Data items:
=== Section Start ===

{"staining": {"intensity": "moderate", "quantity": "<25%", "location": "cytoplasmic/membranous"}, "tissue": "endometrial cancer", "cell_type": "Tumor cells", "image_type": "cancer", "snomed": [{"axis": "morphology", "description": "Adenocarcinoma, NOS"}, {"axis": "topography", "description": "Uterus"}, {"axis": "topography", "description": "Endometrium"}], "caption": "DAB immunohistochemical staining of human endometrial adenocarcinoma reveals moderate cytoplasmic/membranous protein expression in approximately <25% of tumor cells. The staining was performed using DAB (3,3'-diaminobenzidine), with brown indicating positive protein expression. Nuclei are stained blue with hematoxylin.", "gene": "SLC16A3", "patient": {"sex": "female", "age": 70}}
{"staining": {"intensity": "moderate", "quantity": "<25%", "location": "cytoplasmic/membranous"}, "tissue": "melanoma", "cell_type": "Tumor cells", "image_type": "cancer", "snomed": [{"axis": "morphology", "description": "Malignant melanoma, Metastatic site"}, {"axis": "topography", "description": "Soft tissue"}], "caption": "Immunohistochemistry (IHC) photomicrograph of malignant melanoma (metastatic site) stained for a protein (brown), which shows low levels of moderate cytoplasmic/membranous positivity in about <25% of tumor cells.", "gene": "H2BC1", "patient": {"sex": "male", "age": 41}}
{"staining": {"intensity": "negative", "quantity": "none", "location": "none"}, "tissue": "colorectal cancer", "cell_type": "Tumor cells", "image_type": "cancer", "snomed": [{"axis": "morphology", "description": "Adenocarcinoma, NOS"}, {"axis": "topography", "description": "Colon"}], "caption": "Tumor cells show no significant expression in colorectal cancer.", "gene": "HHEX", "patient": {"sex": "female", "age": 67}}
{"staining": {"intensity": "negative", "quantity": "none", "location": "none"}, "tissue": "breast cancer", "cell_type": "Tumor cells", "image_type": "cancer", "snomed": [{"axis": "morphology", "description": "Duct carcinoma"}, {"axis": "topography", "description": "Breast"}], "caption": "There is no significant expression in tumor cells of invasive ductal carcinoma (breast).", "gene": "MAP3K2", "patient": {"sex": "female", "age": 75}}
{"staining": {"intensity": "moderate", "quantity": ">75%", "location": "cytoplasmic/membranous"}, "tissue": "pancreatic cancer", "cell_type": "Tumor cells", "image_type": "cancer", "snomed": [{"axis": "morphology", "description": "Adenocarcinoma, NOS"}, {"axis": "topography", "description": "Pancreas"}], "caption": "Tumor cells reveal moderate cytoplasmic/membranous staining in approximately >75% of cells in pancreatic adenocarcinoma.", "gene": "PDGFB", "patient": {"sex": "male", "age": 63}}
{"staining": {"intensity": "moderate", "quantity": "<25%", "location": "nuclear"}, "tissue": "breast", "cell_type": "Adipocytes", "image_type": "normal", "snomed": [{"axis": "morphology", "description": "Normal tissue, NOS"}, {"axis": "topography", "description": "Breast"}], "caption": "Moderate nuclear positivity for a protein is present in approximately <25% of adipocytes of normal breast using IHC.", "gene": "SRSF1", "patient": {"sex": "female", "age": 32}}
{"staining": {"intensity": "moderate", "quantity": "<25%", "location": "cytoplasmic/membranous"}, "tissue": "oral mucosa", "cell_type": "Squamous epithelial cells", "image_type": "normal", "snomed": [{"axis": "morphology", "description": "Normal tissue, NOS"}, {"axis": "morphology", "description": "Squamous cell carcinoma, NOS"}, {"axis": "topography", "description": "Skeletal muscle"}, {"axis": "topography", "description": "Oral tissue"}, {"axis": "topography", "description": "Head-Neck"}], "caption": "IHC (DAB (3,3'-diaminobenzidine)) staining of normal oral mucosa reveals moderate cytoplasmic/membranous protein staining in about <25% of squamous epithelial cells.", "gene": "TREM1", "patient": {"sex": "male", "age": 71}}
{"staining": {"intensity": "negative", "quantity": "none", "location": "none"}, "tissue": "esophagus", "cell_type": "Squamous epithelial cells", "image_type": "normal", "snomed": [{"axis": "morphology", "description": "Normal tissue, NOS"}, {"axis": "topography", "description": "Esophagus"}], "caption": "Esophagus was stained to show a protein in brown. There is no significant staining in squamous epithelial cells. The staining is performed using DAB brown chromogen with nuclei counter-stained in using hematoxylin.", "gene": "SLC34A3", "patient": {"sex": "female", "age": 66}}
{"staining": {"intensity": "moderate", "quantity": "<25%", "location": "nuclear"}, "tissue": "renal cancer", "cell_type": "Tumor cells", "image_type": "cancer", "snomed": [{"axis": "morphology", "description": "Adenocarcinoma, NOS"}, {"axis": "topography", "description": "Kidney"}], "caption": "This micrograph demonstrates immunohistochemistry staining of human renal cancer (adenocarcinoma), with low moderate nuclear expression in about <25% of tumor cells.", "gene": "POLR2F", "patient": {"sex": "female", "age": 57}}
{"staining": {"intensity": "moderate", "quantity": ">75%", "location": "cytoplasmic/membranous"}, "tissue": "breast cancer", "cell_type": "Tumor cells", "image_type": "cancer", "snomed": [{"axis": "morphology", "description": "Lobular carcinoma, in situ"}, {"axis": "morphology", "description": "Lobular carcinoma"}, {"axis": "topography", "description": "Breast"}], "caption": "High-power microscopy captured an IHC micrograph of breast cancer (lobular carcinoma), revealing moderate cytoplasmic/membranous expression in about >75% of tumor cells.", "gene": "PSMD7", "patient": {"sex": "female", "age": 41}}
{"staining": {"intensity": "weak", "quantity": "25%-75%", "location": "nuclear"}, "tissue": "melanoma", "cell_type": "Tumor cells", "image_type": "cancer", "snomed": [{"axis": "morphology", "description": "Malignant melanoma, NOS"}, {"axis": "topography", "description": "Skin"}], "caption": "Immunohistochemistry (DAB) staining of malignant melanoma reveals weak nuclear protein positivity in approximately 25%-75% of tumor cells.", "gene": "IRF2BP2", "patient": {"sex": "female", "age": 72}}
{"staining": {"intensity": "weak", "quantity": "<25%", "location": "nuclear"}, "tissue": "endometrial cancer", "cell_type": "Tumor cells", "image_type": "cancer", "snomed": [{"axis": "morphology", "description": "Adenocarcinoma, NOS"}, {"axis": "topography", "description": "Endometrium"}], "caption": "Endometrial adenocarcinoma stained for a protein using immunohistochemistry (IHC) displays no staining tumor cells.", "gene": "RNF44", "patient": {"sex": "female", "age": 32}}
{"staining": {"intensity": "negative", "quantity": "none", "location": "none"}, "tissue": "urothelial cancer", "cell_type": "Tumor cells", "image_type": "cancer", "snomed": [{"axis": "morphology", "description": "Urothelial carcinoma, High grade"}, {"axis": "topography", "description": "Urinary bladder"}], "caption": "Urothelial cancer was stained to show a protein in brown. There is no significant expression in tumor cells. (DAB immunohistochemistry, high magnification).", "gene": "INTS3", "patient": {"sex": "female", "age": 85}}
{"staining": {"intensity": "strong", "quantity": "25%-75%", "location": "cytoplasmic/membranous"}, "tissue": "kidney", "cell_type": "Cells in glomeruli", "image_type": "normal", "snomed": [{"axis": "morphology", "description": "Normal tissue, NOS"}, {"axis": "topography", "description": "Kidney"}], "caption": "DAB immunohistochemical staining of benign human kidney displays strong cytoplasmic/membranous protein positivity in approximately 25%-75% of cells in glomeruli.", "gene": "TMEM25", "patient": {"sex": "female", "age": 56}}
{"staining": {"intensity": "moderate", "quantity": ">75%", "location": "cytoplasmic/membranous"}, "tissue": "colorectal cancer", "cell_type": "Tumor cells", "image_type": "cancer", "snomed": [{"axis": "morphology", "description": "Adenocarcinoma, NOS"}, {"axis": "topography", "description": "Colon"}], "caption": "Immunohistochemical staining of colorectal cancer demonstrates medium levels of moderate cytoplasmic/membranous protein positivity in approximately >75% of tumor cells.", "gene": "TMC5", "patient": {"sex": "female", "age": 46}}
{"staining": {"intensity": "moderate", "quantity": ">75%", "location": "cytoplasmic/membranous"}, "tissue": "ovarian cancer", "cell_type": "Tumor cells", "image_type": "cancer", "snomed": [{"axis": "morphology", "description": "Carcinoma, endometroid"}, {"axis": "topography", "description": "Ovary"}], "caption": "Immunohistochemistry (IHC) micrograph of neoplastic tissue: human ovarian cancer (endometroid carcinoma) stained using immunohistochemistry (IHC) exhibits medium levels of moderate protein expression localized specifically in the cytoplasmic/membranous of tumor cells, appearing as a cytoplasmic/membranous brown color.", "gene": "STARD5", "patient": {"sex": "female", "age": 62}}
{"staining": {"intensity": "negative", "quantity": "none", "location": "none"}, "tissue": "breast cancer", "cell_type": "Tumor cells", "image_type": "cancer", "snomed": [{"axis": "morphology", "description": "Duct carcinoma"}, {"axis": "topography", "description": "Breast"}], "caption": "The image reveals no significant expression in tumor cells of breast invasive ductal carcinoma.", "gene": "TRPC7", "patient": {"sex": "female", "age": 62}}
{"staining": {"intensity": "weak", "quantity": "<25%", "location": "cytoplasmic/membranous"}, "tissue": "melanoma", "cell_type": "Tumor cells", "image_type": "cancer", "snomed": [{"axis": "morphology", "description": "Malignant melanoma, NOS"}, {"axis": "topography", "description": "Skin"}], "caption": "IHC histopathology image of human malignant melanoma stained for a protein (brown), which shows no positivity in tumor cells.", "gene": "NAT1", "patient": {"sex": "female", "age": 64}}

=== Section End ===

## Activity
Beginning at the line above that contains "micrograph demonstrates immunohistochemistry", return each line exactly through the line that contains "microscopy captured an", and no others.

## Problem solution
{"staining": {"intensity": "moderate", "quantity": "<25%", "location": "nuclear"}, "tissue": "renal cancer", "cell_type": "Tumor cells", "image_type": "cancer", "snomed": [{"axis": "morphology", "description": "Adenocarcinoma, NOS"}, {"axis": "topography", "description": "Kidney"}], "caption": "This micrograph demonstrates immunohistochemistry staining of human renal cancer (adenocarcinoma), with low moderate nuclear expression in about <25% of tumor cells.", "gene": "POLR2F", "patient": {"sex": "female", "age": 57}}
{"staining": {"intensity": "moderate", "quantity": ">75%", "location": "cytoplasmic/membranous"}, "tissue": "breast cancer", "cell_type": "Tumor cells", "image_type": "cancer", "snomed": [{"axis": "morphology", "description": "Lobular carcinoma, in situ"}, {"axis": "morphology", "description": "Lobular carcinoma"}, {"axis": "topography", "description": "Breast"}], "caption": "High-power microscopy captured an IHC micrograph of breast cancer (lobular carcinoma), revealing moderate cytoplasmic/membranous expression in about >75% of tumor cells.", "gene": "PSMD7", "patient": {"sex": "female", "age": 41}}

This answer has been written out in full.